**GOAL OF THE EXERCISE**:
Copy out each line of the material that includes the word "Korčula".

**INPUT MATERIAL**:
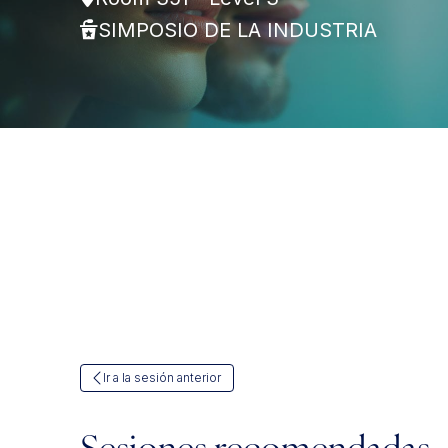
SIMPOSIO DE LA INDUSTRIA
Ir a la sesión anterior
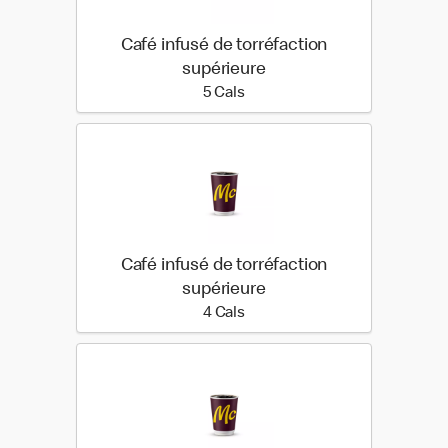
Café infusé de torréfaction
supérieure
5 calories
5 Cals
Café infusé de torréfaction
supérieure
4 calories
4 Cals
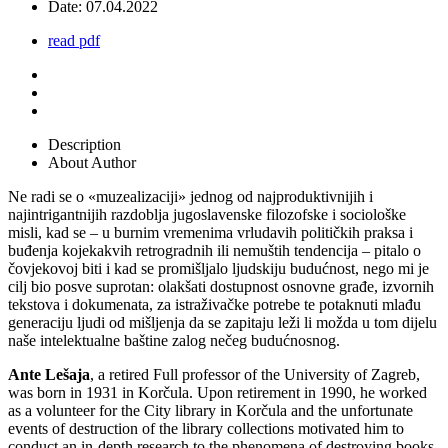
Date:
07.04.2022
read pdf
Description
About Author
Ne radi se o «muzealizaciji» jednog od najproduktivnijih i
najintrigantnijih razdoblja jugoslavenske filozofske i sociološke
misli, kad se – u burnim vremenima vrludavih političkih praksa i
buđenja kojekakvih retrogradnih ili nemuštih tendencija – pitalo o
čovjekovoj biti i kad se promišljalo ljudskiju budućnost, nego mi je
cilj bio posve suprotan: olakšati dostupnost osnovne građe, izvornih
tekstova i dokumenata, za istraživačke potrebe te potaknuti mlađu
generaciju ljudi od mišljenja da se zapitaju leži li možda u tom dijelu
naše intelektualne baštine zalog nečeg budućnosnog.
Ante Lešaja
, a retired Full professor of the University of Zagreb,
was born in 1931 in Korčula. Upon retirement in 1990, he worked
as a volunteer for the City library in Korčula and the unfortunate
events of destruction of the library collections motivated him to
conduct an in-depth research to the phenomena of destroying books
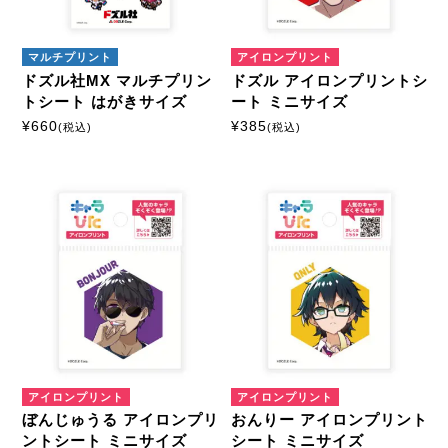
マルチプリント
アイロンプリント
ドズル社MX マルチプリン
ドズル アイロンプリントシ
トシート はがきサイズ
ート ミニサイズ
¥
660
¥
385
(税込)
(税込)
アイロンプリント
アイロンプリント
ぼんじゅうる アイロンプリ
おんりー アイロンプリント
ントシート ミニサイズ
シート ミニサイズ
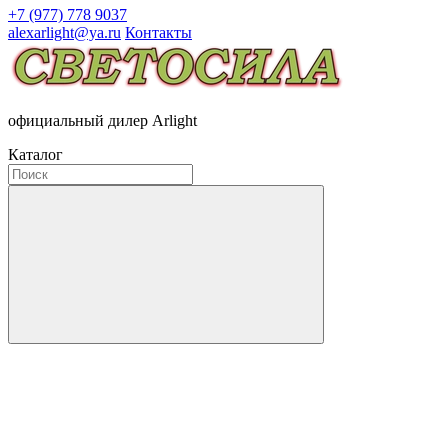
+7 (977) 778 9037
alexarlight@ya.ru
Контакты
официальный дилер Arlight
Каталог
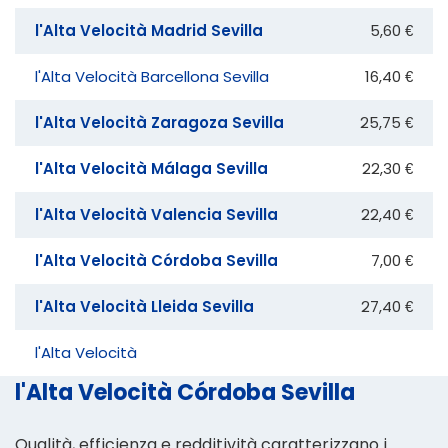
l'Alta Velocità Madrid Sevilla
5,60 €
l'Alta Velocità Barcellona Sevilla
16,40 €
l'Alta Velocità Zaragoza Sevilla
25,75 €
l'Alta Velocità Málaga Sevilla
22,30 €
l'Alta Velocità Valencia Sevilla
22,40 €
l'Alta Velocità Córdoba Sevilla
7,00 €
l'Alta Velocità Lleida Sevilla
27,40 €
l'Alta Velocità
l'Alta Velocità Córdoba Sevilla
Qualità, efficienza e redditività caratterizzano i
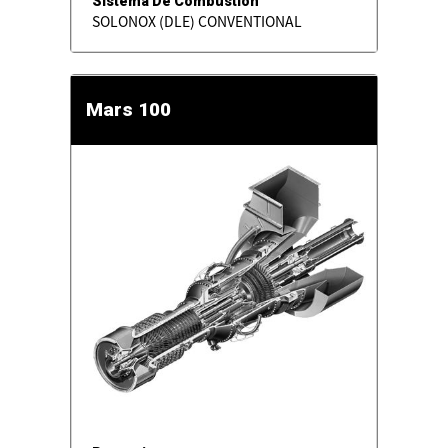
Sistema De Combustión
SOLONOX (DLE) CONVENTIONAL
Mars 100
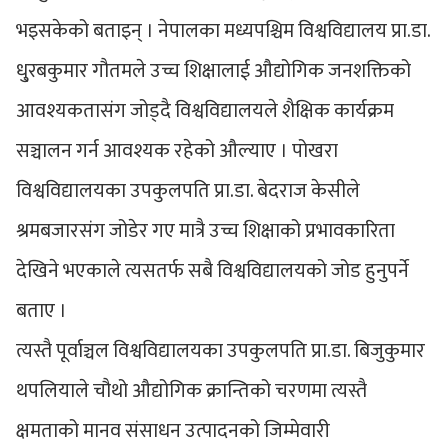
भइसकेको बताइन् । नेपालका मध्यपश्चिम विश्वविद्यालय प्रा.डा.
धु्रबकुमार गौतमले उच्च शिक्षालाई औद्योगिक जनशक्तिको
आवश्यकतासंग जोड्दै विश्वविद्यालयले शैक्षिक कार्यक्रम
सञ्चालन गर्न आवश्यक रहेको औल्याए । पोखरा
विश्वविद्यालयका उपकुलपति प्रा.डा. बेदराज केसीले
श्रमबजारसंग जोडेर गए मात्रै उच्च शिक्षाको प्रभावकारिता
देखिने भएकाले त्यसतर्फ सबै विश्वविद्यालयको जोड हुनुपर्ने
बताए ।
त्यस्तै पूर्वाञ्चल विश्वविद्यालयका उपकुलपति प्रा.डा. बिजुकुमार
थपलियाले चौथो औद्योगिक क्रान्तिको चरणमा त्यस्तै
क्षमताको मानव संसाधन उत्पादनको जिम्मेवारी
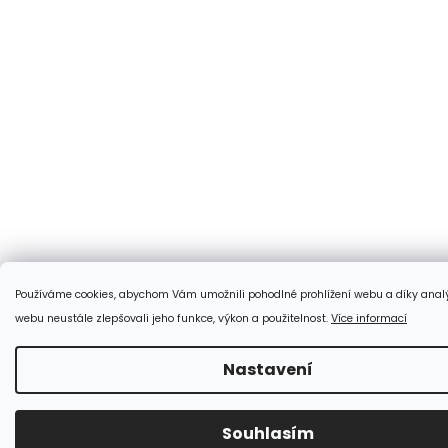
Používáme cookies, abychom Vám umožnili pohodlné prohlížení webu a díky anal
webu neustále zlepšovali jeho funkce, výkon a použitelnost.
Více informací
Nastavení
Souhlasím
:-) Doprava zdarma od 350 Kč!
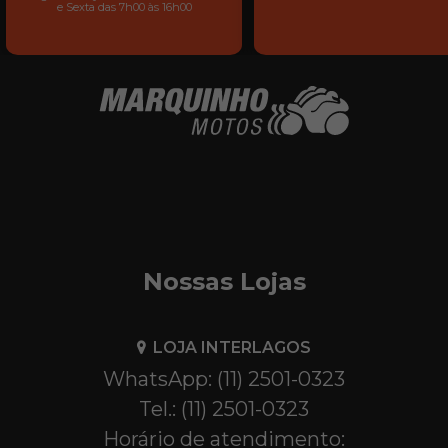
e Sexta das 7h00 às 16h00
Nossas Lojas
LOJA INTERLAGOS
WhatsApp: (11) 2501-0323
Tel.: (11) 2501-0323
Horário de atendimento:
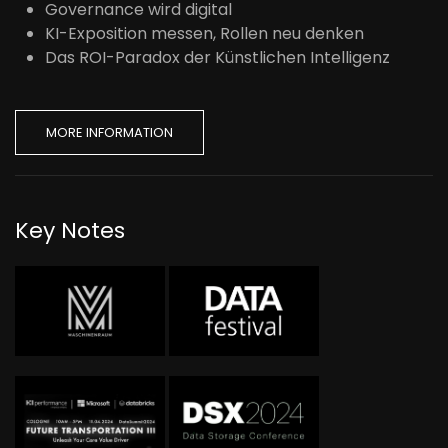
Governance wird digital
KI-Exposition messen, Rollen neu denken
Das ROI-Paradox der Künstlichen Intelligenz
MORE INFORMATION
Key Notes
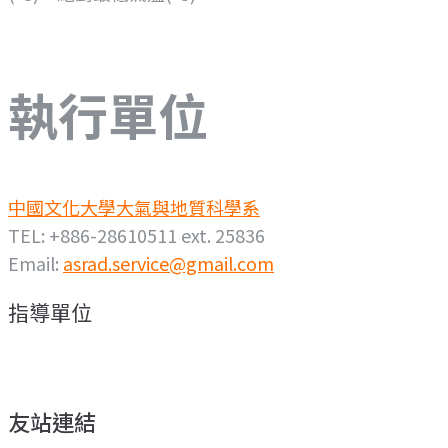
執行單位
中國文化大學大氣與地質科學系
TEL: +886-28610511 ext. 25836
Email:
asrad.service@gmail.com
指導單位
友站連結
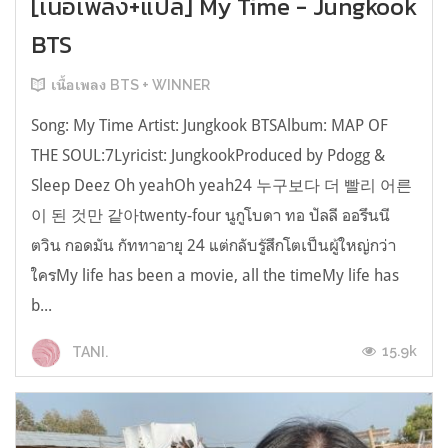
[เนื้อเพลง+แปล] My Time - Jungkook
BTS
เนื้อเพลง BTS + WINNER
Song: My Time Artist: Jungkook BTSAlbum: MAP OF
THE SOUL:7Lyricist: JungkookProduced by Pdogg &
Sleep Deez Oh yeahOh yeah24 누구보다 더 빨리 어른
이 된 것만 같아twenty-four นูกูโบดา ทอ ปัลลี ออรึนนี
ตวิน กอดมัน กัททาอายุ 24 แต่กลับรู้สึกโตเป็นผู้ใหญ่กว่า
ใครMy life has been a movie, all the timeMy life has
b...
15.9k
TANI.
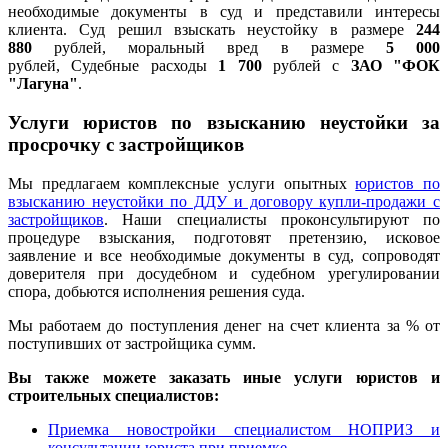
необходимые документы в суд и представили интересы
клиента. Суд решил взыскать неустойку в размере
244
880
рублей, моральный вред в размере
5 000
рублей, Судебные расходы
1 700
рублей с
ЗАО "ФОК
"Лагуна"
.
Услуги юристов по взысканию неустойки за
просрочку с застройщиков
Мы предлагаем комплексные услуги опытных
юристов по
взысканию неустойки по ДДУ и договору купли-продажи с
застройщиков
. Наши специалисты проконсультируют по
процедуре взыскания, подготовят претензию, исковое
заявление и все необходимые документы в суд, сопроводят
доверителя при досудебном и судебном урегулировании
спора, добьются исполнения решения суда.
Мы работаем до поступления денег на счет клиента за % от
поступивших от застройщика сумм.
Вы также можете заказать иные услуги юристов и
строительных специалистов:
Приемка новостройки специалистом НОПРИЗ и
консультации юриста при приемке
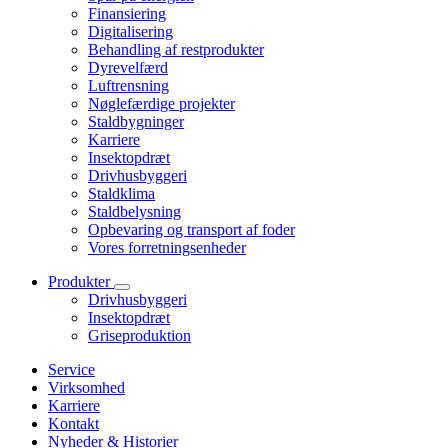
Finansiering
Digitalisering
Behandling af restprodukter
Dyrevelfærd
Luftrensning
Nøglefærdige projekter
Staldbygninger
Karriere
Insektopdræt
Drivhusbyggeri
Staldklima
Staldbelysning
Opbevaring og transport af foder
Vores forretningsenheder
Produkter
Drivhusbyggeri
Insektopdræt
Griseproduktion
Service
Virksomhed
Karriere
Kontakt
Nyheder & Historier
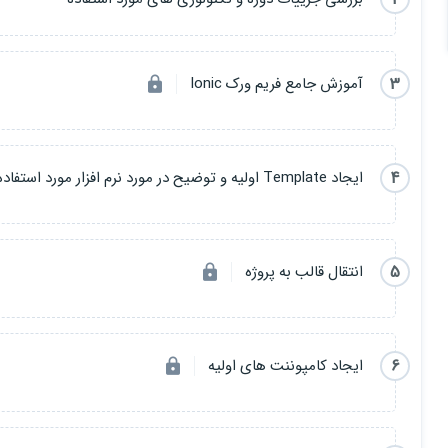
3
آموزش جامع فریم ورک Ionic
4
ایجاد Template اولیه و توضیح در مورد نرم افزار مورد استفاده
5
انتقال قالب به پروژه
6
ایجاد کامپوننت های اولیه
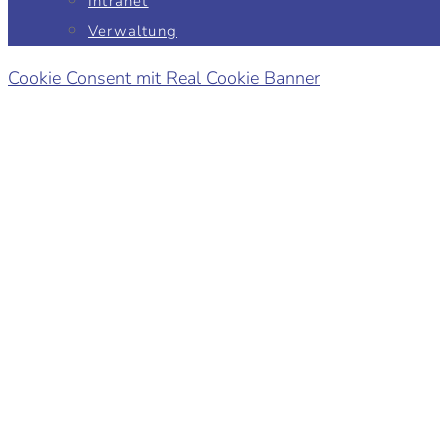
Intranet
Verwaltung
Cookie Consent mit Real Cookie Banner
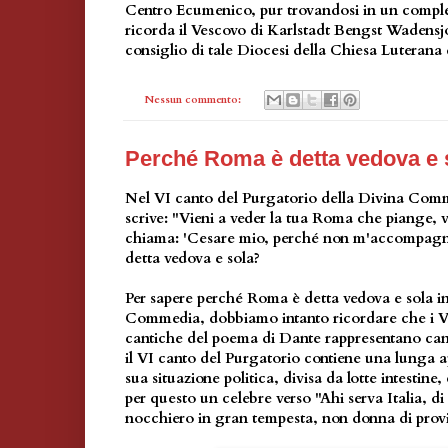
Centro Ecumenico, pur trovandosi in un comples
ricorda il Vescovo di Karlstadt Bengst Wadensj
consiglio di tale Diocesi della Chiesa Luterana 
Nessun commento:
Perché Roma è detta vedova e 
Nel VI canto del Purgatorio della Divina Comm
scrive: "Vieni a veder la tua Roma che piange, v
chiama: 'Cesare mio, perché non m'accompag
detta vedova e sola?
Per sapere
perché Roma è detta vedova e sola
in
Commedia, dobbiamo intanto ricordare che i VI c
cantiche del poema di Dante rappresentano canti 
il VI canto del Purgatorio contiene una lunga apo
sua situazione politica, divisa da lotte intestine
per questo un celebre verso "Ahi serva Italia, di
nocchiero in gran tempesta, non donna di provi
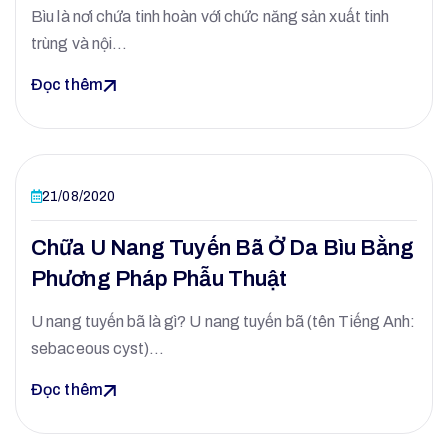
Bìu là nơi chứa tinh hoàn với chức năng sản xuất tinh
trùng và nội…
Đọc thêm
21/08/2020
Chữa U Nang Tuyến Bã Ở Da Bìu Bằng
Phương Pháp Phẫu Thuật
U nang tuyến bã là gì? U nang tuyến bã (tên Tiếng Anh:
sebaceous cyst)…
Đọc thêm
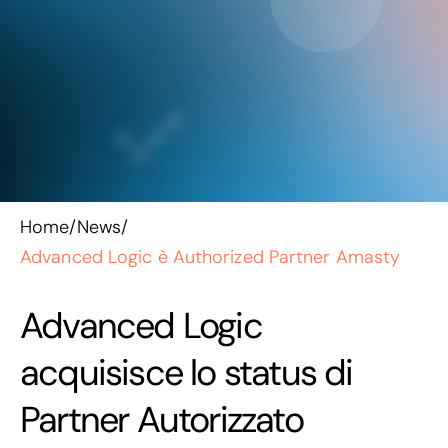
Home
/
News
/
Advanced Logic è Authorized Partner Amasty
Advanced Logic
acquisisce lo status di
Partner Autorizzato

**WRITTEN SOLUTION**:
was born in 1931 in Korčula. Upon retirement in 1990, he worked
as a volunteer for the City library in Korčula and the unfortunate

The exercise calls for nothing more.